# Pendulum_PPO Implementation of Proximal Policy Optimization (PPO) for continuous action space (`Pendulum-v1` from gym) using tensorflow2.x (keras) and pytorch. The implementation provided here is from the original paper ([here](https://arxiv.org/abs/1707.06347)). The algorithm is shown below. ![PPO algorithm](Figures/PPO_Algorithm.png) Some of the implementation details mentioned [here](https://iclr-blog-track.github.io/2022/03/25/ppo-implementation-details/) have also been used (e.g., advantage normalization, gradient clipping, etc). To train the model, go to the folder for specific framework (tensorflow2 or pytorch) and run following command on terminal ```bash python Pendulum_PPO.py train ``` This command trains the model. Neural networks (for policy and value) and hyper-parameters are defined in the file `Pendulum_PPO.py`. After training the model, it creates `season_reward.png` file in the folder `saved_images` that shows how policy improves with each season (plot varies with different run). It also saves trained neural network in the folder `saved_network` folder.

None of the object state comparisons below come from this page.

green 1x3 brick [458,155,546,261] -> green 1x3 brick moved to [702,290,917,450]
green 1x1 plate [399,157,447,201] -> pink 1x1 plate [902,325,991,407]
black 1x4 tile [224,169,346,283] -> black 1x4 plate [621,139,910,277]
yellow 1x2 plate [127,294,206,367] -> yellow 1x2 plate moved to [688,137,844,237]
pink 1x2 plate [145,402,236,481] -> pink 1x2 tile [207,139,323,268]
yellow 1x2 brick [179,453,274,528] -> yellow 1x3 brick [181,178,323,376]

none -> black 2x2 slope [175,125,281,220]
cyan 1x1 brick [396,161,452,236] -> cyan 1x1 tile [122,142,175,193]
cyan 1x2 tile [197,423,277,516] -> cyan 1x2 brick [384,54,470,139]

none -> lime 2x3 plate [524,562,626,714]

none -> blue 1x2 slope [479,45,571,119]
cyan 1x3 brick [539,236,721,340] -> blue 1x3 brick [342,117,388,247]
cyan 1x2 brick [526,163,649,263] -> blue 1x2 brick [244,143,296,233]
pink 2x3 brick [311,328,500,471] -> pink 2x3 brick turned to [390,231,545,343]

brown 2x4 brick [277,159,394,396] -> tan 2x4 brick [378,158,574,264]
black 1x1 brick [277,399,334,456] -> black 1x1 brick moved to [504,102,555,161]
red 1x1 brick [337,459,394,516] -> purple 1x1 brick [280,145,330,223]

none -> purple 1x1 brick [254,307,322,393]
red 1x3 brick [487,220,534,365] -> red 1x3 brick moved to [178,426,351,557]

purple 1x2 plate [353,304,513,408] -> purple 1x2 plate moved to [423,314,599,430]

From tensorflow (keras) From pytorch
After the model is trained, run following line at the terminal to evaluate the trained policy: ```bash python Pendulum_PPO.py test ``` This gives gif file named `pendulum_run.gif` in the folder `saved_images`.
From tensorflow (keras) From pytorch
To view the tensorboard log, go to parent directory of the repository and run following command at the terminal. ```bash tensorboard --logdir ./ ``` This will give following plot of tensorboard log. ![tensorboard sample](Figures/tensorboard_sample.png) Note: Above plots and animations are not meant to compare tensorflow and pytorch version since they varies on different run.